* **TRAVAIL À FAIRE**:
1/ Modifiez le passage du texte sur le VIH qui commence à « En quoi consiste » et se termine à « peut être proposée. » en y remplaçant « quatre semaines » par « vingt-huit jours », puis recopiez-le.
2/ Pour chaque affirmation, dites si le texte sur le VIH la confirme (oui ou non) et citez les mots décisifs de ce texte. (a) Le traitement après exposition est prescrit pendant quatre semaines. (b) La présence du virus peut être détectée dès le 5e jour. (c) Après un résultat négatif, on peut cesser les comportements de prévention.

En quoi consiste le traitement antirétroviral après exposition dit " préventif " ou " prophylactique " ?
Le traitement après exposition, appelé également traitement prophylactique, a pour objectif de tenter d’éviter l’infection. Il consiste en une association de médicaments antirétroviraux prescrits pendant une durée de quatre semaines. Ces médicaments sont les mêmes que ceux prescrits aux personnes atteintes par le VIH.

Toute personne qui reçoit un traitement peut bénéficier d’un soutien pendant toute sa durée. Ce soutien fait partie du rôle de l’équipe hospitalière, mais surtout du médecin traitant et des équipes des consultations de dépistage. Une orientation vers les associations d’aide et de soutien spécialisé peut être proposée.

Dans les premières semaines après une situation à risque :
le diagnostic de la primo-infection

Après une situation à risque d’exposition au VIH il est maintenant possible de savoir assez rapidement si on a été contaminé(e) afin, si c’est le cas, de pouvoir bénéficier des progrès thérapeutiques. Il est donc très important de consulter un médecin sans attendre. Celui-ci pourra rechercher la présence de signes évoquant ce que l’on appelle une primo-infection VIH et, en fonction du temps passé depuis l’exposition au risque, prescrire les examens biologiques adaptés.

Parfois la primo-infection ne s’accompagne pas de symptômes visibles, mais on peut tout de même détecter la présence de virus à partir du 15e jour. Dans les premières semaines après une situation à risque, il est donc recommandé, même en l’absence de tout symptôme, de consulter rapidement le médecin de la consultation de dépistage anonyme et gratuit (CDAG) la plus proche ou un médecin de ville, qui prescrira les tests adaptés.

Si le résultat est positif, cela signifie que la personne est atteinte par le VIH et une prise en charge médicale est proposée.

Si le résultat est négatif un mois après la situation à risque, il y a de fortes chances pour que la personne ne soit pas atteinte. Toutefois pour en être sûr, il lui faudra faire un dépistage par recherche d’anticorps trois mois après la dernière situation à risque.

Il est impératif d’adopter ou de maintenir, pendant cette période, des comportements de prévention et il ne faudra pas les interrompre, même après un résultat négatif.

L’attente de ce résultat peut être difficile. Toute personne pourra, si elle le souhaite, trouver écoute et soutien. C’est un des rôles aussi bien des médecins de ville que des équipes des consultations de dépistage. C’est aussi une des missions que se donnent certaines associations.

Faire le point à tout moment, même si la situation à risque n’est ni récente ni précise

Il y a intérêt à entreprendre rapidement une démarche de dépistage, quelle que soit la raison qui laisse penser qu’elle est nécessaire :
•crainte d’avoir pris un risque et d’être contaminé(e) par le VIH,
•désir d’être certain de ne pas être atteint afin de pouvoir abandonner le préservatif dans une relation de couple,
•besoin de se rassurer dans ses conduites préventives,
•désir de grossesse.

* **ENREGISTREMENTS FOURNIS**:
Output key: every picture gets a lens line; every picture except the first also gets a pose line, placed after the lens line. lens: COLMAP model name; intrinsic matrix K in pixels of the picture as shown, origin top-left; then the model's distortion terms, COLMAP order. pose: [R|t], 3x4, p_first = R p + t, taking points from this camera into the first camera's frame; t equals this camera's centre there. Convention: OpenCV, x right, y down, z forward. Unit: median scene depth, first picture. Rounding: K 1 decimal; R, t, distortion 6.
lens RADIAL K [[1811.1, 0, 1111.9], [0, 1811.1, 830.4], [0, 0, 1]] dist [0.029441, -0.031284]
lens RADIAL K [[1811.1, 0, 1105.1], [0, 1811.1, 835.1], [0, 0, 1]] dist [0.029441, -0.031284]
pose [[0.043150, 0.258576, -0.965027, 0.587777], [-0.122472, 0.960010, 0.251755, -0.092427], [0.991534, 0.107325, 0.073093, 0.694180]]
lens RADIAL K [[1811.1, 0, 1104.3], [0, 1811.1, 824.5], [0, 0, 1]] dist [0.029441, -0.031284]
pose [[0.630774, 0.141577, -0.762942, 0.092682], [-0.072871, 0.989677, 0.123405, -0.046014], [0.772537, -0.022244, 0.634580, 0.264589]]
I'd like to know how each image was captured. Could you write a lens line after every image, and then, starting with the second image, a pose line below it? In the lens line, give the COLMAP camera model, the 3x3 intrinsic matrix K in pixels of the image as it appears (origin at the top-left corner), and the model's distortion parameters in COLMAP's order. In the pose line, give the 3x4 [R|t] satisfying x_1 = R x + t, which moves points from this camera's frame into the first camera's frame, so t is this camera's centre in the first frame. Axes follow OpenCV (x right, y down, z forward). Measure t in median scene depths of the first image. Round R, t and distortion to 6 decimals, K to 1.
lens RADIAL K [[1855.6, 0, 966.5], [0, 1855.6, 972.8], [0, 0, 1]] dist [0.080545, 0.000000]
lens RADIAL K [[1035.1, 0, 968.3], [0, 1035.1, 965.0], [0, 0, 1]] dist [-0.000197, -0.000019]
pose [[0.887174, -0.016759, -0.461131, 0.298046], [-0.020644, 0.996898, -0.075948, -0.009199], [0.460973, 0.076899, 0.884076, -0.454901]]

* **RÉPONSES PAR CONSIGNE**:
1/
En quoi consiste le traitement antirétroviral après exposition dit " préventif " ou " prophylactique " ?
Le traitement après exposition, appelé également traitement prophylactique, a pour objectif de tenter d’éviter l’infection. Il consiste en une association de médicaments antirétroviraux prescrits pendant une durée de vingt-huit jours. Ces médicaments sont les mêmes que ceux prescrits aux personnes atteintes par le VIH.

Toute personne qui reçoit un traitement peut bénéficier d’un soutien pendant toute sa durée. Ce soutien fait partie du rôle de l’équipe hospitalière, mais surtout du médecin traitant et des équipes des consultations de dépistage. Une orientation vers les associations d’aide et de soutien spécialisé peut être proposée.

2/
(a) Oui : « prescrits pendant une durée de quatre semaines ».
(b) Non : « on peut tout de même détecter la présence de virus à partir du 15e jour ».
(c) Non : « il ne faudra pas les interrompre, même après un résultat négatif ».